Inside Higher Ed reports that a workshop at the University of Washington is attempting to reduce the number of women who work in STEM fields in industry. Neither the IHE article nor the organizers of the workshop put it quite that way, of course, but that nevertheless is clearly the workshop’s purpose. “The organizers of the On-Ramps into Academia workshop taking place Monday and today [May 16 and 17] at the University of Washington,” the article states, are “encouraging and coaching talented and accomplished women to leave their positions in private industry and return to campus.”

On-Ramps into Academia “strives to increase the participation and advancement of women faculty in science and engineering.” Nothing wrong with that (except when it involves preferential treatment in funding, admitting, hiring, promoting, etc., based on sex), but the diversiphiles who permeate higher education, the foundations, and scientific organizations never seem to recognize that “diversity” is zero-sum game. If Harvard gets more blacks or Hispanics, Yale and the state universities get fewer. A woman who decides to pursue a career in chemistry by definition decides not to become a physician or a tax attorney.

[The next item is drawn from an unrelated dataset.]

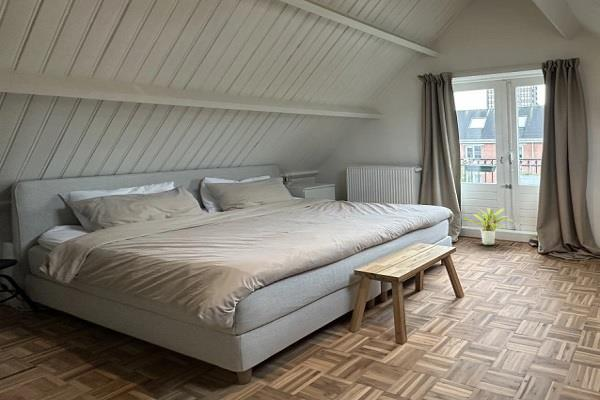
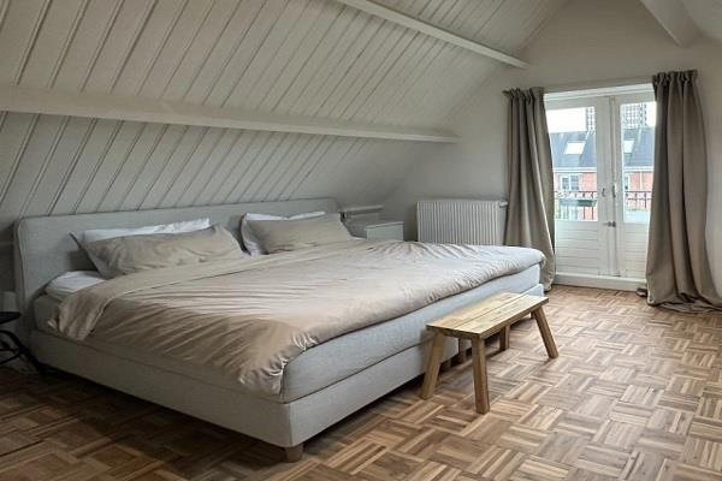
- potted plant [462,206,515,246]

There’s no way around this zero-sumness: Women who leave industry to go back to academia … leave industry.

“The effort at Washington is notable,” IHE reports,

because it seeks to woo back scientists who may, in turn, serve as role models for younger women about to consider their career options. Some experts on women in science have warned that industry has been attracting talented women away from academe. Many of these women may have left the academic track because of a lack of opportunity, or because they wanted to avoid the insecurity of tenure-seeking while starting a family.

Warning! Warning! Industry woos women! Heads up, academic STEM women! Be on the lookout for corporate raiders offering your women graduates (whom you have so carefully nurtured to be just like you) better working conditions and, who knows? maybe even more money.

Perhaps women students do need “role models” of the same sex to teach them, but aren’t women scientists and engineers who succeed in industry also role models? Would the nation really be better off if there were fewer of them? What sort of role model would they be if they left in droves to return to the academic nest?

In the bad old days one of the common arguments against hiring women is that they would quit their jobs to raise a family. Encouraging them to quit their jobs to return to campus hardly seems like progress.